(Entries provided Opens)

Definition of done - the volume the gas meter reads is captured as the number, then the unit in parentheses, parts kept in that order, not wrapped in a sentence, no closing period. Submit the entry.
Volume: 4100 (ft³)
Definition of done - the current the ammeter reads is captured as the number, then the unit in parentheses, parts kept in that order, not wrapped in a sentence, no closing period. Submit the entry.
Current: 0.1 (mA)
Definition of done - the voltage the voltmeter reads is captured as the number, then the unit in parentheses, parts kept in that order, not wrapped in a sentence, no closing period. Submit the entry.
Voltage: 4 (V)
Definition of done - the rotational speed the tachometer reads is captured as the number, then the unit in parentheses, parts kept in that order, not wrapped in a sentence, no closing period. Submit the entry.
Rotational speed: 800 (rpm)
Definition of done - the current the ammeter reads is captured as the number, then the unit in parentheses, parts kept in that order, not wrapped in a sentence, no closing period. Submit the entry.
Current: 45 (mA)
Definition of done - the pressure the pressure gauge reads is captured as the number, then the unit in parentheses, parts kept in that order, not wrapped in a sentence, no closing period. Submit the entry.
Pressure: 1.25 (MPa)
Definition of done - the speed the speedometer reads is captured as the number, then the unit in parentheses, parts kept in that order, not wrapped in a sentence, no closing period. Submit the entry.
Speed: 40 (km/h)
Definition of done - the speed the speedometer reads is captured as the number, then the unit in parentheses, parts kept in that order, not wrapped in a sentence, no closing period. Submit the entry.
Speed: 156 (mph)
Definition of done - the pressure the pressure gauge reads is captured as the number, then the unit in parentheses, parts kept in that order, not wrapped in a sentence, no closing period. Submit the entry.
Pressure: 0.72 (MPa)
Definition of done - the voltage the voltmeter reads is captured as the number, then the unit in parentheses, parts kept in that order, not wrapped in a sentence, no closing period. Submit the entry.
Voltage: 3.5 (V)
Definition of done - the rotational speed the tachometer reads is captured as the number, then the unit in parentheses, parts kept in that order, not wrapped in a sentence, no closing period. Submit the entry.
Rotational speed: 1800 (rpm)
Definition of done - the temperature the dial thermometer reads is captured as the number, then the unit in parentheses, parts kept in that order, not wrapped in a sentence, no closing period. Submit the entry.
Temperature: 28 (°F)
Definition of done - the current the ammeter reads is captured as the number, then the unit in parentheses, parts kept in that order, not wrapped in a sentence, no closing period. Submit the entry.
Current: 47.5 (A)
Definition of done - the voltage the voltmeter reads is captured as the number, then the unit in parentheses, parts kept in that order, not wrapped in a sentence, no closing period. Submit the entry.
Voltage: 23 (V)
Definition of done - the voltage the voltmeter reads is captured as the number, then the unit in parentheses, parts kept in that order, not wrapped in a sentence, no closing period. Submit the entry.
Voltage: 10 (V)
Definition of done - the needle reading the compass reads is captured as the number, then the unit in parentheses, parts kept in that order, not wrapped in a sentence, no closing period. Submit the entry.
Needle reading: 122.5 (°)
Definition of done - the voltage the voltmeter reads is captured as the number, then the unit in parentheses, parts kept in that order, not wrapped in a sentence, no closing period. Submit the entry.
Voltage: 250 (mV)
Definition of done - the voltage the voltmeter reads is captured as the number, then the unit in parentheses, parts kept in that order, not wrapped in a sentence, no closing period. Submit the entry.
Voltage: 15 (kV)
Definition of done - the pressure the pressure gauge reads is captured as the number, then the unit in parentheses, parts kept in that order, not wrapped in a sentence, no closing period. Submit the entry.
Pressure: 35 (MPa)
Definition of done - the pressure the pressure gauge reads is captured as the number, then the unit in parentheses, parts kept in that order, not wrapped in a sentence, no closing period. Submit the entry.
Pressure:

(Entries provided Closes)

◆ **What needs to be done**
Pick out and copy every line above that contains the string "reading". Case counts.

◆ **Answer section**
Definition of done - the needle reading the compass reads is captured as the number, then the unit in parentheses, parts kept in that order, not wrapped in a sentence, no closing period. Submit the entry.
Needle reading: 122.5 (°)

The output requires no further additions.